Question

Two bodies A and B of equal mass are suspended from two separate massless springs of spring constant k₁ and k₂ respectively. If the bodies oscillate vertically such that their maximum velocities are equal, the ratio of the amplitude of A to that of B is

Options

• k₁/k₂

• \[\sqrt{k_1 / k_2}\]

• k₂/k₁

• _{\[\sqrt{k_2 / k_1}\]}

Answer 1

\[\sqrt{\frac{k_2}{k_1}}\]

Maximum velocity, v = Aω
where A is amplitude and ω is the angular frequency.

Further, ω =\[\sqrt{\frac{k}{m}}\]

Let A and B be the amplitudes of particles A and B respectively.
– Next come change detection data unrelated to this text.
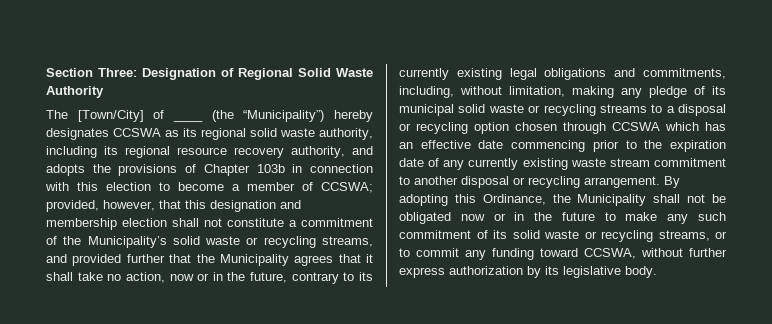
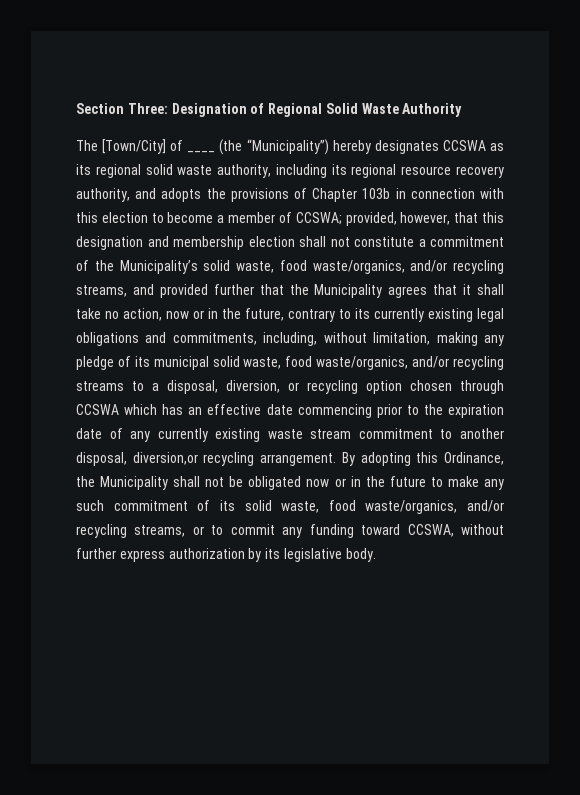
[205,236,259,245] waste or -> [236,260,448,274] waste, food waste/organics, and/or
[488,104,541,113] waste or -> [243,356,450,370] waste, food waste/organics, and/or
[678,104,726,116] disposal -> [167,380,280,394] disposal, diversion,
[461,176,525,188] disposal or -> [76,452,198,466] disposal, diversion,or
[544,230,597,239] waste or -> [281,500,504,514] waste, food waste/organics, and/or

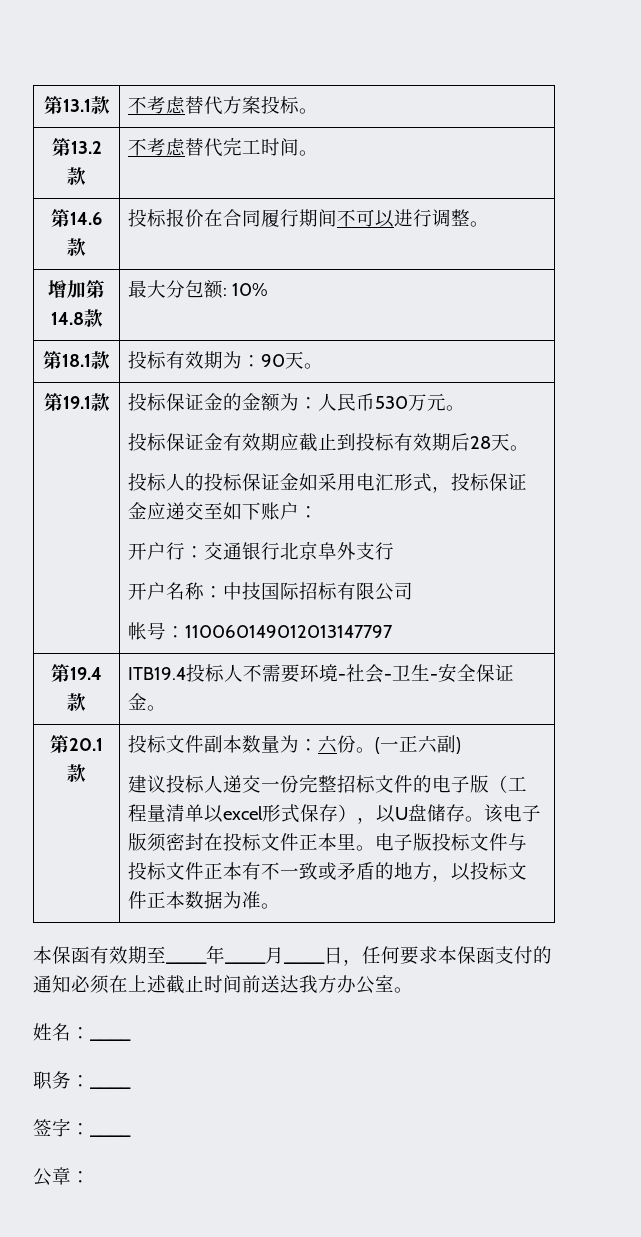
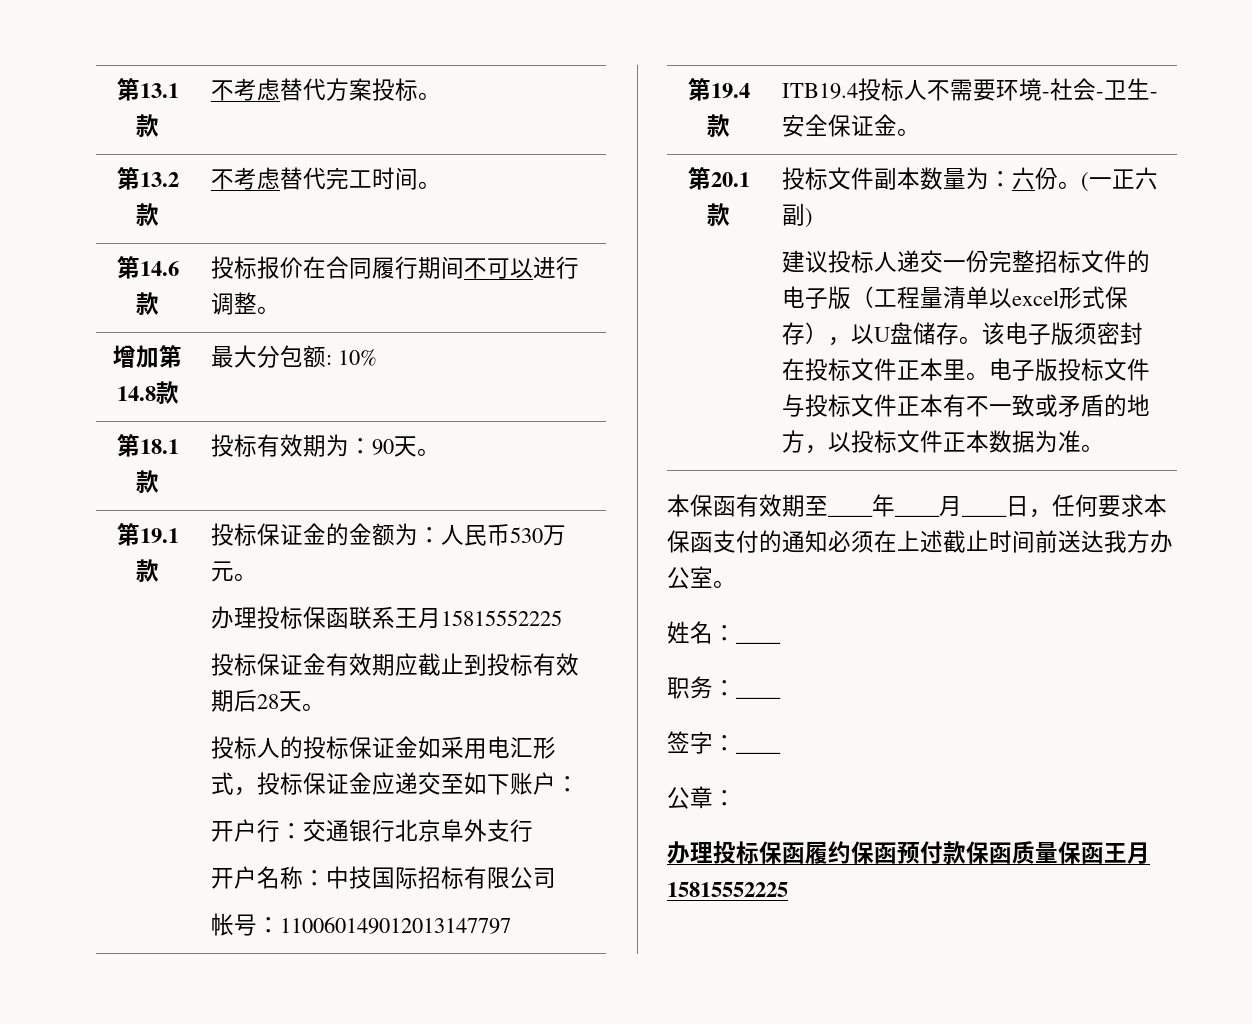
(466, 408) none -> [210,606,562,630] // 办理投标保函联系王月15815552225
(90, 1177) none -> [667,841,1150,864] [667,882,788,897] // 办理投标保函履约保函预付款保函质量保函王月15815552225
As the maximum velocity of particles are equal,

\[i . e . v_A = v_B \]

\[\text { or }, \]

\[ A \omega_A = B \omega_B \]

\[ \Rightarrow A\sqrt{\frac{k_1}{m_A}} = B\sqrt{\frac{k_2}{m_B}}\]

\[ \Rightarrow A\sqrt{\frac{k_1}{m}} = B\sqrt{\frac{k_2}{m}} ( m_A = m_B = m)\]

\[ \Rightarrow \frac{A}{B} = \sqrt{\frac{k_2}{k_1}}\]